Let’s start the week with something jaw dropping: this is Silent Titans (2019), by Patrick Stuart, illustrated by Dirk Detweiler Leichty. It uses a light version of Chris McDowall’s Into the Odd rules (so light they fit on a bookmark). It is weird.


You have fallen through time, lost your memory and are exploring the Wir-Heal, a place where time and space have been poisoned by the dreams of those sleeping Titans. Animals in the Wir-Heal wear strange masks and talk. If humans stay too long, they turn into green haired, grass eating beasts. It may not be obvious at a glance, but there is a central mystery to solve. To deal with all of this means dealing with the Titans – you need to pull out their ego machines so they fall more fully asleep and stop making reality vomit all over itself.
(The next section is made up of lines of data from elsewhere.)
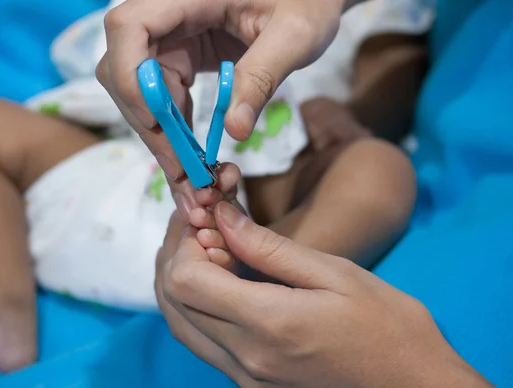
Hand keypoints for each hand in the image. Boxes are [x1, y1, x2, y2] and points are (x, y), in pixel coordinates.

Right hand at [96, 0, 354, 216]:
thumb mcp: (295, 35)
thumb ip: (261, 77)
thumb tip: (234, 132)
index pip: (129, 27)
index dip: (130, 77)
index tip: (156, 121)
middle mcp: (169, 13)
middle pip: (125, 68)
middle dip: (148, 122)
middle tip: (181, 171)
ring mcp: (171, 36)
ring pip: (139, 90)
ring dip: (160, 134)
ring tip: (190, 175)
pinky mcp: (180, 56)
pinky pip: (162, 96)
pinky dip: (174, 128)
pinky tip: (193, 155)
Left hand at [157, 202, 491, 387]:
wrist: (414, 387)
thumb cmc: (387, 325)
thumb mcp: (336, 273)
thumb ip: (270, 247)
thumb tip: (223, 217)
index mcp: (268, 323)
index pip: (185, 279)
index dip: (185, 242)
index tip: (208, 218)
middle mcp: (246, 357)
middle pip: (174, 300)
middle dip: (178, 254)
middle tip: (203, 224)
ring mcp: (244, 377)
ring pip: (181, 324)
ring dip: (181, 281)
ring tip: (208, 247)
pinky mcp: (249, 385)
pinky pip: (203, 342)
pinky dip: (197, 307)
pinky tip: (221, 281)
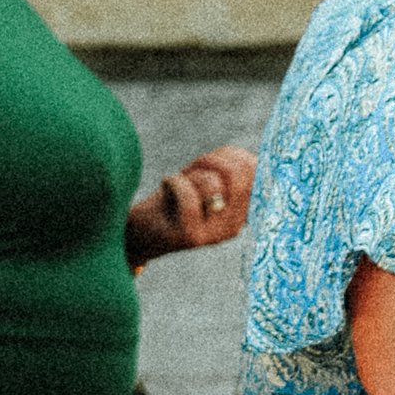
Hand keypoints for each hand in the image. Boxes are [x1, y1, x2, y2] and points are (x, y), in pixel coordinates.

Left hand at [128, 142, 255, 263]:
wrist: (138, 232)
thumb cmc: (172, 199)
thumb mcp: (204, 180)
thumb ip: (228, 170)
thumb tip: (250, 159)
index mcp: (242, 213)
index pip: (256, 175)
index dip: (236, 157)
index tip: (212, 159)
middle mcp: (234, 227)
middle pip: (238, 176)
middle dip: (212, 161)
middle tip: (194, 167)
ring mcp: (215, 235)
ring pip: (212, 184)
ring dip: (190, 175)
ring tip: (179, 184)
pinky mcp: (192, 236)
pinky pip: (188, 195)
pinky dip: (172, 181)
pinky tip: (166, 185)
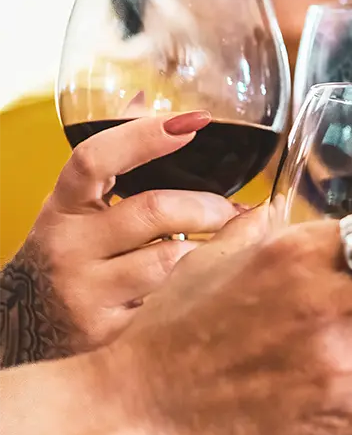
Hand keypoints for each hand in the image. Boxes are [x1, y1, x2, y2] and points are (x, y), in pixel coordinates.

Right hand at [1, 108, 237, 365]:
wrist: (26, 330)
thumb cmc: (70, 255)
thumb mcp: (78, 208)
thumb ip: (112, 161)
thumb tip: (146, 99)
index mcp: (62, 206)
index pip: (94, 159)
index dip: (143, 136)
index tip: (194, 122)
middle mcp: (69, 246)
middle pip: (153, 211)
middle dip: (209, 207)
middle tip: (241, 210)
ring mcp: (87, 292)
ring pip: (172, 264)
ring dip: (217, 250)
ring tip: (242, 244)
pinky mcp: (111, 334)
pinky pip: (175, 306)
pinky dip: (204, 291)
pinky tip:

For an RPG that you might think is “gonzo,” Silent Titans does a good job of holding your hand through it all. Yes, the maps are strange (all the images in this post are dungeon maps, by the way – let that sink in) and the art is bonkers, but the text is grounded, full of excellent GMing advice and presented largely in bulleted lists, which makes it easy to parse (sort of – Stuart does like flowery language, even in bullets). The experience of Silent Titans is bizarre, but the execution is playable.
The art speaks for itself. It is rare in RPGs to have art so beautiful be so integral to understanding the world of the game. They could have presented Silent Titans in a more traditional way, just like you can choose to run it using your preferred OSR system instead of Into the Odd, but then it wouldn’t be Silent Titans anymore. This was designed to be a particular experience. That is rare and wonderful.
With 45 or so years of RPG history under our belts, we tend to think more about what RPGs are and less about what they could be. Silent Titans is 100 pages of Could Be – gorgeous, boundary pushing potential, waiting to blow your mind.